Every parent deserves to relax and take a break from all the sleepless nights, overnight feeds, and diaper changes every once in a while. Even just a few hours away can do wonders for your mental health and energy levels. When arranging childcare for your getaway, grandparents are usually a pretty good choice. Your baby will also be more comfortable having familiar faces around, and they already have a plethora of experience from raising you or your spouse.
You can leave your baby with their grandparents at any age you are comfortable with. Their grandparents must also be willing and able to handle the specific demands of childcare your baby needs at their age.
When is It Okay to Leave Baby With Grandparents?
Grandparents Can Handle Baby’s Needs
This is the first and probably most important consideration you’ll need to make before deciding to leave your baby with their grandparents. Babies are demanding and will need quite a bit of attention and even some chasing after, and you need to make sure that their grandparents are physically and mentally up to it.
If your baby has special needs or you would like certain things handled a certain way, give the grandparents instructions in advance. Giving grandparents a copy of your baby’s regular schedule to follow will also help your little one be more at ease, especially they will be staying at their grandparents house and not at home.
Grandparents are Okay With Babysitting
While most grandparents are happy and eager to have bonding opportunities with their grandkids, babies are pretty demanding and understandably, not all grandparents may want to babysit, especially for long periods.
Location is another factor you need to work out with the grandparents. Your baby may be more comfortable at home but their grandparents may want to watch them at their own house.
Tell the grandparents upfront how long you need them to babysit and what exactly you need from them, and make sure they are okay with it. Communication is important, and it will prevent sticky situations from coming up while you are away.
Your Baby Accepts Bottles
Sometimes, babies will only accept bottles from certain people. Have the grandparents try giving your baby a bottle, just to make sure that they are comfortable accepting bottles from them before you go on your trip.
Most experts recommend that breastfed babies aren’t given bottles until milk supply and breastfeeding are well established, usually around 4-6 weeks of age. If your baby is exclusively breastfed, you may want to hold off on a trip until then, when you can send your baby off to their grandparents with a supply of expressed breastmilk.
Start giving your baby pumped milk from a bottle once or twice a day, a few weeks before leaving for a trip, just so they can get used to bottle feeding. With breastfeeding babies, choose a slow-flow nipple which better mimics the flow rate they would get when breastfeeding.
If your baby is formula fed, make sure the grandparents know how to prepare the powder or liquid concentrate. You may want to pre-portion the formula into a formula dispenser or use ready-to-use formula to make mealtimes easier for their grandparents.

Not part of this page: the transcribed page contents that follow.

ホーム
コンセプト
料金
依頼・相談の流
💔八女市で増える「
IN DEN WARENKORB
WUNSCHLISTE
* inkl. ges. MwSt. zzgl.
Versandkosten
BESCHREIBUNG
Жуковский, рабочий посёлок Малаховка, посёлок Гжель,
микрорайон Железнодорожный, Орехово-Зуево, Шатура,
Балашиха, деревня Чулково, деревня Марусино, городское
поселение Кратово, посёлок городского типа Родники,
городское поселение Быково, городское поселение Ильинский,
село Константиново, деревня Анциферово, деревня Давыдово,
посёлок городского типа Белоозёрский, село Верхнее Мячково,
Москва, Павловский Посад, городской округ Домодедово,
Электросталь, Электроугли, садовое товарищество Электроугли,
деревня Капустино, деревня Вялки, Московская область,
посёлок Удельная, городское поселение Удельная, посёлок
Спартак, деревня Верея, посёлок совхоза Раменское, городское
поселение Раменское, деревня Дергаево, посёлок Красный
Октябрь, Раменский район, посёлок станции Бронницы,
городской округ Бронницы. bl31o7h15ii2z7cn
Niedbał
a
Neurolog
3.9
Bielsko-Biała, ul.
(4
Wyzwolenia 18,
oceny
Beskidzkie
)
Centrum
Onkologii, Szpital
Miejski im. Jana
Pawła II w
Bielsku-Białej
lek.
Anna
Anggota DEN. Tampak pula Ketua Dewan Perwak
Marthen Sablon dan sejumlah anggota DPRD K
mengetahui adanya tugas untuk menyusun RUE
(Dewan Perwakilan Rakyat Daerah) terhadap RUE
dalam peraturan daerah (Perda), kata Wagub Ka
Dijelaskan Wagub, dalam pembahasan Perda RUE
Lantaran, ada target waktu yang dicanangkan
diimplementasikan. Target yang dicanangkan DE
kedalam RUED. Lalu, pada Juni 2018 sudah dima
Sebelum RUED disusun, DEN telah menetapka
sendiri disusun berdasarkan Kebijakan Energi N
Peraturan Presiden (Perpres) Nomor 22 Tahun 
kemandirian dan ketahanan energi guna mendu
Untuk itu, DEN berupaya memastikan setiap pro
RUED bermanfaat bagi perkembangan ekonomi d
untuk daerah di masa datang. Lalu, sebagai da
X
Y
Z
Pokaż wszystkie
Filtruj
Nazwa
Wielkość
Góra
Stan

Consider the Length of Time
If your baby isn’t used to spending long stretches without you, conduct shorter “trial runs” before trying an overnight stay. Go for a short walk around your neighborhood or a nearby coffee shop for a quick drink while grandma and grandpa watch the baby.
If you plan on leaving your baby with their grandparents overnight or longer, between 6 and 9 months is usually the easiest time to do it. Separation anxiety usually peaks between 10 and 18 months of age and ends by the time your child is 3.
When you do finally go on your trip, don’t just sneak out. Telling your baby when and for how long you will be leaving for will help relieve separation anxiety, even if you don’t think they are quite old enough to understand you. Assure them that you will stay in touch with them on your trip, and show them how they can reach you.
It is okay to leave your baby with their grandparents at any time, as long as all 3 parties are comfortable with and can handle the arrangement. Figure out a plan that works for you, your baby, and their grandparents, and give it a test run with you out of the house but still nearby.
Test runs will help you fine tune your plan to work as smoothly as possible. Grandma and grandpa can have some one-on-one bonding time with their grandchild, and you can have a restful and worry-free break from your parenting duties.